(Beginning of Source material)

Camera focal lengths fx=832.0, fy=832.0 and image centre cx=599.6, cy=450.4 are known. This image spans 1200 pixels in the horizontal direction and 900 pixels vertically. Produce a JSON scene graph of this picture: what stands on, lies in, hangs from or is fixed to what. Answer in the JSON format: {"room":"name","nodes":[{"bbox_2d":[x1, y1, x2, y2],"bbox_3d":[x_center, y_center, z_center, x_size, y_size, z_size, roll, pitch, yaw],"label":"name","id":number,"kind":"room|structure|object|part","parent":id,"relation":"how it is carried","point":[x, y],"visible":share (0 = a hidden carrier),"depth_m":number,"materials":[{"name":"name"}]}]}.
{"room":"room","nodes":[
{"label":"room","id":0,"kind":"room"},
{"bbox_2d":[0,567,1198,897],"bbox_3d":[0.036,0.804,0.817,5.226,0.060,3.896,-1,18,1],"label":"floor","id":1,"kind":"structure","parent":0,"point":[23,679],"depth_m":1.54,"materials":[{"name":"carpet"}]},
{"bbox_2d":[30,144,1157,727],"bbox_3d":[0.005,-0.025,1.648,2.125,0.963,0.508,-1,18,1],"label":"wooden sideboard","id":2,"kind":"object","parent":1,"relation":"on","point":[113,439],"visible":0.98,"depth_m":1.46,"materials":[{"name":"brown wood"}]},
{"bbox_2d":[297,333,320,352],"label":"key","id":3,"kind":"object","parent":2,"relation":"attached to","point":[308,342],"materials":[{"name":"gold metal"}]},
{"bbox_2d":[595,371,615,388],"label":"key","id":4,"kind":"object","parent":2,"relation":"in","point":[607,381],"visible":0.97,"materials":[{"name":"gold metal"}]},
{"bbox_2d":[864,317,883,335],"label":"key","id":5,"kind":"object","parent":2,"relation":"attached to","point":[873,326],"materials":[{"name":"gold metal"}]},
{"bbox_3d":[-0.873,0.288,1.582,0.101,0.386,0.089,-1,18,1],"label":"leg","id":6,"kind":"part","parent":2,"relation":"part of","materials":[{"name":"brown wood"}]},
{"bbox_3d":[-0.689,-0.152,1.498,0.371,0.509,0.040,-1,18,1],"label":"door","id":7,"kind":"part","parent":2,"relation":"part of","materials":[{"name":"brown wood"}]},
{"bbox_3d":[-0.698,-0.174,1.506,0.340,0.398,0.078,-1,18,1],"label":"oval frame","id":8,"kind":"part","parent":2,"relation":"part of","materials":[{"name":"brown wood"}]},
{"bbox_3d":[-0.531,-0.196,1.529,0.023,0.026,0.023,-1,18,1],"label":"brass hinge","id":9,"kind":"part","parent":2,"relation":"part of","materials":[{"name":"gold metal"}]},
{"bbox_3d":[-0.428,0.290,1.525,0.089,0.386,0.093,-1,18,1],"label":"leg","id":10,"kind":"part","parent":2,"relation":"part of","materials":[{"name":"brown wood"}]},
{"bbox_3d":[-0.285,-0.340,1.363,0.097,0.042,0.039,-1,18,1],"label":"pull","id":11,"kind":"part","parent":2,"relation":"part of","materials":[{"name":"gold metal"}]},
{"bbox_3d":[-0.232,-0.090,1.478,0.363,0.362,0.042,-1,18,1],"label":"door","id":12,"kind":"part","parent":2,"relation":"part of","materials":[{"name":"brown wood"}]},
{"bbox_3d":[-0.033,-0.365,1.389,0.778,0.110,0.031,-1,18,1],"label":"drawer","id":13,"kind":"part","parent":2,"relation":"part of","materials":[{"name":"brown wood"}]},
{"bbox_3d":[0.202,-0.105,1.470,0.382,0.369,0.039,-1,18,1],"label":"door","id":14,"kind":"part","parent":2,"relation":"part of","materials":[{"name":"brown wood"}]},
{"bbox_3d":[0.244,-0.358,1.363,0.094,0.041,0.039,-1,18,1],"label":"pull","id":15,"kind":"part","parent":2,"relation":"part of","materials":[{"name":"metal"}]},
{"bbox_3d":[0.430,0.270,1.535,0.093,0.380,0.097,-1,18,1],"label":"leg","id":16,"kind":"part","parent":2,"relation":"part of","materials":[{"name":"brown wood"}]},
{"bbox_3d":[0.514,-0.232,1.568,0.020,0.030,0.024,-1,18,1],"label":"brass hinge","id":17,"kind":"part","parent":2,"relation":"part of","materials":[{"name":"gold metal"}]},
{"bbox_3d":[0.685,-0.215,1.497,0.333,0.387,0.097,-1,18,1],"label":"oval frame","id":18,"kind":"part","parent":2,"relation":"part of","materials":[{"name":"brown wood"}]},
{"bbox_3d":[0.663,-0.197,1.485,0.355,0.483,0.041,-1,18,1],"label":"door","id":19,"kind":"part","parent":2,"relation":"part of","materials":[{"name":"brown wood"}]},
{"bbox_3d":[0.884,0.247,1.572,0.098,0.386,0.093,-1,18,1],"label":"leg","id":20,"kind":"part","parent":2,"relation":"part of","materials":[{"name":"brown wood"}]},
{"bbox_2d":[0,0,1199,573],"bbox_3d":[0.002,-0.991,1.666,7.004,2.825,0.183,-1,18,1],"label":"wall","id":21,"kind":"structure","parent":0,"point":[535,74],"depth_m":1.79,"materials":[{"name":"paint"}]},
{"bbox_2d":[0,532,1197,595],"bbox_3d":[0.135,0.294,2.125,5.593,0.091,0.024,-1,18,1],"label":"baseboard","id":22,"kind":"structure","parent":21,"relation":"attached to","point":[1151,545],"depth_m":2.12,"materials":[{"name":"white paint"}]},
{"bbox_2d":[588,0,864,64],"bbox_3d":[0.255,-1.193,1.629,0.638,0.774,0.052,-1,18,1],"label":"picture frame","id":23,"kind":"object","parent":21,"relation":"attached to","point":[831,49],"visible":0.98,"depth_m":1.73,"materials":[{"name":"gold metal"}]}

(End of Source material)

Aim of the task> Each line above is to be reproduced exactly.

Task answer>
Camera focal lengths fx=832.0, fy=832.0 and image centre cx=599.6, cy=450.4 are known. This image spans 1200 pixels in the horizontal direction and 900 pixels vertically. Produce a JSON scene graph of this picture: what stands on, lies in, hangs from or is fixed to what. Answer in the JSON format: {"room":"name","nodes":[{"bbox_2d":[x1, y1, x2, y2],"bbox_3d":[x_center, y_center, z_center, x_size, y_size, z_size, roll, pitch, yaw],"label":"name","id":number,"kind":"room|structure|object|part","parent":id,"relation":"how it is carried","point":[x, y],"visible":share (0 = a hidden carrier),"depth_m":number,"materials":[{"name":"name"}]}]}.
{"room":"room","nodes":[
{"label":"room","id":0,"kind":"room"},
{"bbox_2d":[0,567,1198,897],"bbox_3d":[0.036,0.804,0.817,5.226,0.060,3.896,-1,18,1],"label":"floor","id":1,"kind":"structure","parent":0,"point":[23,679],"depth_m":1.54,"materials":[{"name":"carpet"}]},
{"bbox_2d":[30,144,1157,727],"bbox_3d":[0.005,-0.025,1.648,2.125,0.963,0.508,-1,18,1],"label":"wooden sideboard","id":2,"kind":"object","parent":1,"relation":"on","point":[113,439],"visible":0.98,"depth_m":1.46,"materials":[{"name":"brown wood"}]},
{"bbox_2d":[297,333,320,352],"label":"key","id":3,"kind":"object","parent":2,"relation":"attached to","point":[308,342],"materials":[{"name":"gold metal"}]},
{"bbox_2d":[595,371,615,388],"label":"key","id":4,"kind":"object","parent":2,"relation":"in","point":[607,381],"visible":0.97,"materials":[{"name":"gold metal"}]},
{"bbox_2d":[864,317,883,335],"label":"key","id":5,"kind":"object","parent":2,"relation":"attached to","point":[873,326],"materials":[{"name":"gold metal"}]},
{"bbox_3d":[-0.873,0.288,1.582,0.101,0.386,0.089,-1,18,1],"label":"leg","id":6,"kind":"part","parent":2,"relation":"part of","materials":[{"name":"brown wood"}]},
{"bbox_3d":[-0.689,-0.152,1.498,0.371,0.509,0.040,-1,18,1],"label":"door","id":7,"kind":"part","parent":2,"relation":"part of","materials":[{"name":"brown wood"}]},
{"bbox_3d":[-0.698,-0.174,1.506,0.340,0.398,0.078,-1,18,1],"label":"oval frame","id":8,"kind":"part","parent":2,"relation":"part of","materials":[{"name":"brown wood"}]},
{"bbox_3d":[-0.531,-0.196,1.529,0.023,0.026,0.023,-1,18,1],"label":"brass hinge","id":9,"kind":"part","parent":2,"relation":"part of","materials":[{"name":"gold metal"}]},
{"bbox_3d":[-0.428,0.290,1.525,0.089,0.386,0.093,-1,18,1],"label":"leg","id":10,"kind":"part","parent":2,"relation":"part of","materials":[{"name":"brown wood"}]},
{"bbox_3d":[-0.285,-0.340,1.363,0.097,0.042,0.039,-1,18,1],"label":"pull","id":11,"kind":"part","parent":2,"relation":"part of","materials":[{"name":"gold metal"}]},
{"bbox_3d":[-0.232,-0.090,1.478,0.363,0.362,0.042,-1,18,1],"label":"door","id":12,"kind":"part","parent":2,"relation":"part of","materials":[{"name":"brown wood"}]},
{"bbox_3d":[-0.033,-0.365,1.389,0.778,0.110,0.031,-1,18,1],"label":"drawer","id":13,"kind":"part","parent":2,"relation":"part of","materials":[{"name":"brown wood"}]},
{"bbox_3d":[0.202,-0.105,1.470,0.382,0.369,0.039,-1,18,1],"label":"door","id":14,"kind":"part","parent":2,"relation":"part of","materials":[{"name":"brown wood"}]},
{"bbox_3d":[0.244,-0.358,1.363,0.094,0.041,0.039,-1,18,1],"label":"pull","id":15,"kind":"part","parent":2,"relation":"part of","materials":[{"name":"metal"}]},
{"bbox_3d":[0.430,0.270,1.535,0.093,0.380,0.097,-1,18,1],"label":"leg","id":16,"kind":"part","parent":2,"relation":"part of","materials":[{"name":"brown wood"}]},
{"bbox_3d":[0.514,-0.232,1.568,0.020,0.030,0.024,-1,18,1],"label":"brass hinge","id":17,"kind":"part","parent":2,"relation":"part of","materials":[{"name":"gold metal"}]},
{"bbox_3d":[0.685,-0.215,1.497,0.333,0.387,0.097,-1,18,1],"label":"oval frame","id":18,"kind":"part","parent":2,"relation":"part of","materials":[{"name":"brown wood"}]},
{"bbox_3d":[0.663,-0.197,1.485,0.355,0.483,0.041,-1,18,1],"label":"door","id":19,"kind":"part","parent":2,"relation":"part of","materials":[{"name":"brown wood"}]},
{"bbox_3d":[0.884,0.247,1.572,0.098,0.386,0.093,-1,18,1],"label":"leg","id":20,"kind":"part","parent":2,"relation":"part of","materials":[{"name":"brown wood"}]},
{"bbox_2d":[0,0,1199,573],"bbox_3d":[0.002,-0.991,1.666,7.004,2.825,0.183,-1,18,1],"label":"wall","id":21,"kind":"structure","parent":0,"point":[535,74],"depth_m":1.79,"materials":[{"name":"paint"}]},
{"bbox_2d":[0,532,1197,595],"bbox_3d":[0.135,0.294,2.125,5.593,0.091,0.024,-1,18,1],"label":"baseboard","id":22,"kind":"structure","parent":21,"relation":"attached to","point":[1151,545],"depth_m":2.12,"materials":[{"name":"white paint"}]},
{"bbox_2d":[588,0,864,64],"bbox_3d":[0.255,-1.193,1.629,0.638,0.774,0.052,-1,18,1],"label":"picture frame","id":23,"kind":"object","parent":21,"relation":"attached to","point":[831,49],"visible":0.98,"depth_m":1.73,"materials":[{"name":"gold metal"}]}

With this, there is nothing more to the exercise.